Wednesday, November 30, 2011

#129 / 2010 Spring Marfa, Texas: My Poem for Teresa Margolles

TERESA MARGOLLES
#129

Ballroom Marfa:
“Irrigation, 2010”

The eight-foot screen images a large tanker-truck
spraying water on an empty Texas highway.
When it hits hot pavement, it becomes the voice
of the voiceless.

The tracks seem to be the dark residue of screams
and shouts.
This is “Registration of Action, Irrigation of Highway 90,
Presidio County, Texas,” by Teresa Margolles.


A forensic death artist from Mexico City.
She speaks from the shadows,
“I wanted the water to hiss, to sound like screams.”

Clad in overalls, a modest persona reflects
the ars moriendi:
artistic possibility of human remains.
the transfer of proof of violence into the world of art.

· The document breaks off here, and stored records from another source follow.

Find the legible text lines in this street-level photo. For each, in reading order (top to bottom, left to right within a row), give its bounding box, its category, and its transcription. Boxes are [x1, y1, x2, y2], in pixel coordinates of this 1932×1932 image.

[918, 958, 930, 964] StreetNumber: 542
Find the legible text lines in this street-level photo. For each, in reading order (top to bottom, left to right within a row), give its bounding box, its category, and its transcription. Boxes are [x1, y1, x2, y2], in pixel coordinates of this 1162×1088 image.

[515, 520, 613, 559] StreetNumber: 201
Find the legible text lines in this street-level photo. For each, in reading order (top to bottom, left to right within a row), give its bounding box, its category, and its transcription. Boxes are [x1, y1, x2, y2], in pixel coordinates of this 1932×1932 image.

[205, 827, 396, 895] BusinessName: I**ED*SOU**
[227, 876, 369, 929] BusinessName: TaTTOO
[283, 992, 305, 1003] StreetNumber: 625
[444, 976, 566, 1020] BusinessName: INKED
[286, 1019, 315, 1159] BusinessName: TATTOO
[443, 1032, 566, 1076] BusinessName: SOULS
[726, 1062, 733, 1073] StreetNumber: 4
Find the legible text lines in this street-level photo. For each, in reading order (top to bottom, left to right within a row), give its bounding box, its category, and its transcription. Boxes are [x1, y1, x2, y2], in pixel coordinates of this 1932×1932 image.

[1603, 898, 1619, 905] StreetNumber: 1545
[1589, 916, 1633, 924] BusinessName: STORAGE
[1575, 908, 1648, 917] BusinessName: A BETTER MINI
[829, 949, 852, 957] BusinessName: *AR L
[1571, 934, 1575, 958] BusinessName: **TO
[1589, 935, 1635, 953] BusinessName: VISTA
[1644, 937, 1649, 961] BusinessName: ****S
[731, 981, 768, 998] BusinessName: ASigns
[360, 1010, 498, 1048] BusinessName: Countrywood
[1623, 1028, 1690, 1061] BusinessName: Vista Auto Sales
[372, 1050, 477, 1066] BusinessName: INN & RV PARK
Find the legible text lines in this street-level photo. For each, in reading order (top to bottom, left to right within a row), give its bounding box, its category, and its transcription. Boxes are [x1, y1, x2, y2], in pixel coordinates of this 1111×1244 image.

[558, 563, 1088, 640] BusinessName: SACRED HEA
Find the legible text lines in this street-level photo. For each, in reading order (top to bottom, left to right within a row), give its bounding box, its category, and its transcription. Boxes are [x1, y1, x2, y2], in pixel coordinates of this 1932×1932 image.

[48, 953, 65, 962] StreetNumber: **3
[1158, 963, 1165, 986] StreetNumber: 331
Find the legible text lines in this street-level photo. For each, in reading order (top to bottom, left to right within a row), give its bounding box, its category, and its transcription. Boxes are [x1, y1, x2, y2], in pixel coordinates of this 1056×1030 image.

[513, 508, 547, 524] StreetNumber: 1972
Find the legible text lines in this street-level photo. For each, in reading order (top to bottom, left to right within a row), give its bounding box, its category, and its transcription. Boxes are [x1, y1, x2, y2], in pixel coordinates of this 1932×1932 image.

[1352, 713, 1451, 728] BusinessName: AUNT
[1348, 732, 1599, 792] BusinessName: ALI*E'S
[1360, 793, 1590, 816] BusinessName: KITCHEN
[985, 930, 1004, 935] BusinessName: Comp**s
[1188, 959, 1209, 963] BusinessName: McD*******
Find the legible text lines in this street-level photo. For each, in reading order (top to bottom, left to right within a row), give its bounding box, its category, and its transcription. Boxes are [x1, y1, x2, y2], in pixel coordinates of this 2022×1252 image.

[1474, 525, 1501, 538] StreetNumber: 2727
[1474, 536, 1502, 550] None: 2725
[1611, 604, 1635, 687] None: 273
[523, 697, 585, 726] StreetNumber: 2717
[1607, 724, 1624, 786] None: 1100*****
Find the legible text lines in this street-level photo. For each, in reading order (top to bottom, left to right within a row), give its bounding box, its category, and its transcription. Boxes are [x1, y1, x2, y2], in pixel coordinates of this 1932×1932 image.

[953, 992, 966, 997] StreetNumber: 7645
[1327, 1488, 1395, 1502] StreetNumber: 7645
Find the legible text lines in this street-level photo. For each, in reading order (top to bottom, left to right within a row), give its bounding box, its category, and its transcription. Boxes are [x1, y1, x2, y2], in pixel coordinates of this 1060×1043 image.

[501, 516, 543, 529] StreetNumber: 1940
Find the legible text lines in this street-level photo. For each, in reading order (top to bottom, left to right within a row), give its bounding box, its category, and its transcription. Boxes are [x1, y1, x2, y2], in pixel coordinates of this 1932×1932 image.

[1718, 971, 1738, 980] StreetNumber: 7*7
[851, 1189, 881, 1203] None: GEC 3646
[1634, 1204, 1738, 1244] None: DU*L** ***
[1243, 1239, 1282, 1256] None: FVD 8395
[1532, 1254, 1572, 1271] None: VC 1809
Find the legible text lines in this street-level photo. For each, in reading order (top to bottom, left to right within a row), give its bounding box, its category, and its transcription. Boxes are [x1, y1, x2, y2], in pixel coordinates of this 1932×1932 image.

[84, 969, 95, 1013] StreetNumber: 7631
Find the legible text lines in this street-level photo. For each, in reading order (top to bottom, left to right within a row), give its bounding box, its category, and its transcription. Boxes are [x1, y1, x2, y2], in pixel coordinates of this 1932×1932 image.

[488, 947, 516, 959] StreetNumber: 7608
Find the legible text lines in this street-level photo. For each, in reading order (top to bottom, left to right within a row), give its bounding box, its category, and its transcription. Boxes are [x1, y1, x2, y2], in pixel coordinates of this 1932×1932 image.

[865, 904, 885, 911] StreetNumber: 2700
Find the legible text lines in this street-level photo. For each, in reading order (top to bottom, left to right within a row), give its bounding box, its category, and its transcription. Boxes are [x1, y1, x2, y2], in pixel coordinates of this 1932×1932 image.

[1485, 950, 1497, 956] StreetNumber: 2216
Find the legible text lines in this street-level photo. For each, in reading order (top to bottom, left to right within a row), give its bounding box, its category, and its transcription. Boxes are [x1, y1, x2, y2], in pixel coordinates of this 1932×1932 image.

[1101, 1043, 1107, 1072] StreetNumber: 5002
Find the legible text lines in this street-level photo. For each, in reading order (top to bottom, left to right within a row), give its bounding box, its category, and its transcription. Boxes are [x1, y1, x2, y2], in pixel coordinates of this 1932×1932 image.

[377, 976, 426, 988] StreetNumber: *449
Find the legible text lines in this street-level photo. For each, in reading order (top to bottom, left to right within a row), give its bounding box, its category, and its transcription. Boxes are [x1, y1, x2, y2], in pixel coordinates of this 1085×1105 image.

She leans her small, dark frame against the wall
Indian braids descend past her masculine profile
but her soft voice says:

“Violence is a habit; violence is a cultural phenomenon,”
she explains in her cadaver-speak,
“listen to what the dead have to say.

This art represents the screams of over 500 people
who were murdered in Juarez
within the first three months of 2010.”

I can envision them sprawled in their demise,
all ages, genders, left like crumbs from a Day of the Dead feast,
slaughtered with American weapons,
our southbound illegal immigrants
that work to harvest cadavers
in an endless season of death.

Teresa used her fake Press Pass
to flit past the policia 
sop up blood, brain tissue, entrails,
with clothing of all types, old jeans, cloth rags,
took them home to dry for one month
in the hot sun of Huitzilopochtli,
rendered them up to the solar warrior-god 
as if she were an Aztec princess.

When the fabrics were re-hydrated, she filled
the tanker truck with la sangre del pueblo
 crossed into El Paso
with resurrected Mexican blood
from the sticky streets of Death City
and repaved the smugglers coyote route
250 miles north of the border near  Presidio, Texas,
decanting down an overlay of Truth
on this artery to Juarez.

“Aren’t you afraid of retaliation,”
I asked. She merely shrugs:
“Fear is a fact of life in Juarez.”

Is she mystic Santa Teresa defying
drug cartels and death squads;
is she Sor Juana among the dead and dying;
is she Frida Kahlo with Trotsky’s death on her mind,
or  just the forensic technician from Mexico City morgues,
a political artist who gives Death one last say?

She writes the victim’s history in blood
hot enough in the veins of memory to speak
when itt hits the highway from the tanker-truck
with a hissss.

by Pamela Hirst

*Teresa Margolles, the Mexico City forensic technician and artists, and her work referred to here were part of an art exhibit in Marfa, Texas, at Ballroom Marfa (March 26-August 10,2010, which included several other artists from Mexico. The exhibit was titled: In lieu of Unity – an artistic collection of responses to social dynamics as they play out5 in specific locations in Mexico. The author of this poem saw this exhibit earlier this year.